Ribaltone?

Pier Ferdinando Casini premier: retroscena-Quirinale, ecco chi lo sta spingendo. L'ombra del commissariamento

Elisa Calessi

Alla fine si sono visti anche loro, Matteo Renzi e Enrico Letta. Nonostante i trascorsi che comunque umanamente pesano, si sono incontrati. Di prima mattina, a Palazzo Giustianiani, nell'ufficio di Renzi. Ed essendo, entrambi, professionisti di quell'arte che è la politica, oltre che ben consapevoli della delicatezza del momento, si sono trovati perfino d'accordo. «Enrico, mi garantisci che è tua intenzione proseguire la legislatura, nel caso Draghi fosse eletto?», è stata la prima domanda del leader di IV a quello del Pd. Alla risposta affermativa, è seguito il ragionamento. «Le strade sono due», ha detto Renzi, «o si tiene Draghi al governo e si vota una figura istituzionale, espressa dal centrodestra ma accettabile, oppure, se vogliamo eleggere Draghi, dobbiamo fare un accordo di ferro sul governo. Che, a quel punto, deve avere una forte caratura politica».

 

 

Sul primo scenario, Letta gli ha risposto che, teoricamente, l'ipotesi è possibile. Ma se i nomi sono quelli girati in queste ore, il Pd non ci sta. Per essere chiari: «Da noi la Casellati non passa», ha spiegato Letta a Renzi. Men che meno Letizia Moratti, Marcello Pera o Franco Frattini. «Non esiste nessuno di questi». Anche perché Letta ha ripetuto a Renzi quello che va dicendo in pubblico: è necessario che a eleggere il prossimo presidente della Repubblica sia almeno la stessa maggioranza che ora sostiene il governo. No, quindi, a «figure di parte». E no a governi sostenuti da maggioranze diverse. Un'alternativa a Draghi, la carta da sempre di Renzi, sarebbe Casini. «Ma siamo sicuri che il centrodestra lo vota?», ha obiettato Letta, «siamo sicuri che Berlusconi accetterebbe? Mi pare difficile, ma vediamo cosa dice domani». E poi, si osserva tra i dem, come la prenderebbe Draghi, a vedersi scartato al posto di Casini?

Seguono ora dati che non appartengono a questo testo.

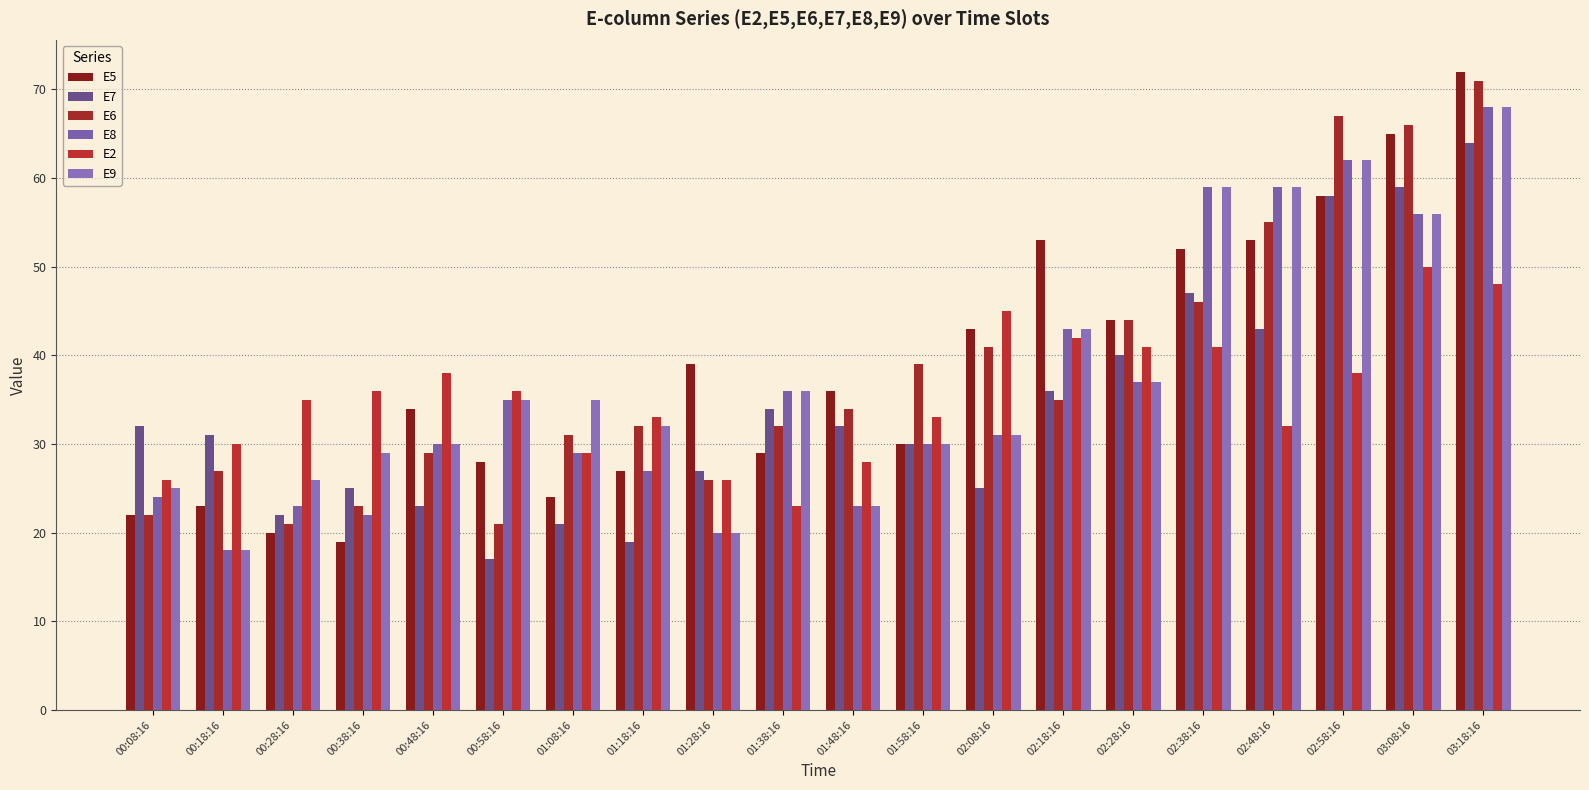

How many categories are shown in the chart?

20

E così si torna all'attuale premier, a meno di un ripensamento in extremis di Sergio Mattarella che, per ora, non si vede. L'elezione dell'ex numero della Bce, però, hanno concordato entrambi, può funzionare solo se si sigla un accordo di ferro sul futuro esecutivo. Con nome del premier e dei ministri. Solo così si evita il rischio - da incubo - che il jolly dell'Italia, Draghi, sia affossato dai franchi tiratori, parlamentari che potrebbero vedere nel suo passaggio al Colle un rischio per la legislatura. Il nome di Casini è rispuntato, a sorpresa, a questo punto. Perché non immaginare che l'ex presidente della Camera, che Renzi sogna al Colle, possa guidare il governo, una volta che Draghi sia passato al Quirinale? È una figura istituzionale, essendo stato presidente della Camera, è trasversale, essendo nato nel centrodestra ma poi passato a sinistra (è stato eletto nelle liste del Pd). Ed è un politico, il che eviterebbe l'immagine di una politica totalmente commissariata, con un tecnico al Colle e a Palazzo Chigi.

 

 

Restano due incognite. «Bisogna capire», si dice nel Pd, «se i 5Stelle reggono Draghi. Ora c'è pure il caso Fraccaro...». E poi c'è il centrodestra: «Dobbiamo vedere chi indicherà Berlusconi nel momento in cui si ritira, sempre se si ritira...», si dice al Nazareno. Renzi la mette così: «Ho parlato con Salvini, dovrà decidere come giocare questa leadership di numeri che hanno, se diventerà leadership politica». Si aspetta il vertice di oggi. «Noi», dice Enrico Borghi, dem, «stiamo lavorando per conseguire l'obiettivo di un presidente della Repubblica autorevole, istituzionale, super partes. Il patto di legislatura tiene insieme Quirinale e Palazzo Chigi: è una pre-condizione per l'accordo». E se Draghi fosse eletto, chi guiderebbe il governo? «Deve essere un punto di sintesi nella maggioranza». Il resto della giornata, per Letta, è stato fitto di incontri: Psi, FacciamoEco, Svp e Uv. E oggi o domani potrebbe incontrare Salvini. Con tutti ha concordato la linea: serve un nome superpartes, il consenso di una larga maggioranza e un patto di legislatura fino al 2023. Colle e governo si tengono. Più passano le ore, più l'accordo diventa sul governo.